» Testo del documento:
· · · · · · ·
04/08/2021  Pallavolo, pallanuoto, pallacanestro. Cinque squadre uscite ai quarti di finale, spesso in contemporanea. Ma le sconfitte non sono tutte uguali. Ecco perché.

Cinque su cinque quarti di finale persi in una manciata di ore, cinque occasioni di andarsi a giocare almeno la speranza di una finale per il bronzo o qualcosa di meglio. Se la Serbia è un incrocio ossessivo nel castello dei destini delle squadre italiane a Tokyo, non basta da sola, nelle sue declinazioni, a spiegare le 50 ore nere in cui sono andate in briciole tutte insieme le speranze di medaglie delle squadre azzurre, nel primo turno a eliminazione diretta. Un’infilata di cinque sconfitte – tra pallavolo, pallanuoto, pallacanestro - che, però, non sono tutte uguali.
· · · · · · ·
» Materiale presentato:
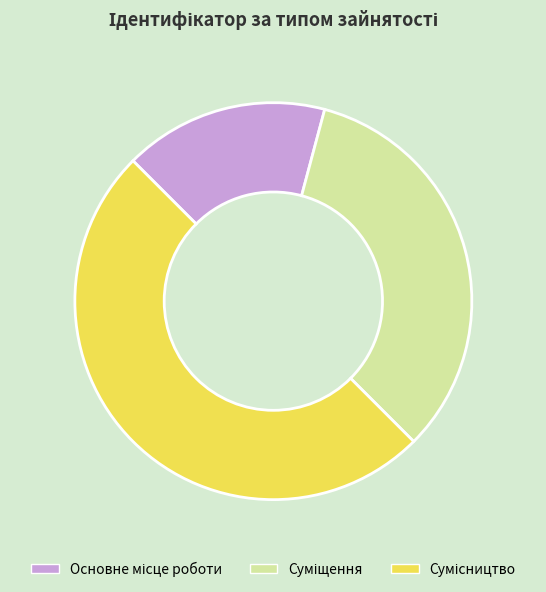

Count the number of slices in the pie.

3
· · · · · · ·
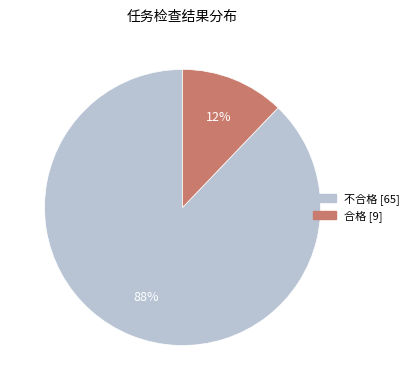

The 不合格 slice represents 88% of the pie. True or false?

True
· · · · · · ·
» Cosa fare: Riporta il passo del testo sulle squadre italiane a Tokyo che va da "04/08/2021  Pallavolo, pallanuoto, pallacanestro." fino a "uguali. Ecco perché.", sostituendo "spesso" con "talvolta".

» Risposta attesa:
04/08/2021  Pallavolo, pallanuoto, pallacanestro. Cinque squadre uscite ai quarti di finale, talvolta in contemporanea. Ma le sconfitte non sono tutte uguali. Ecco perché.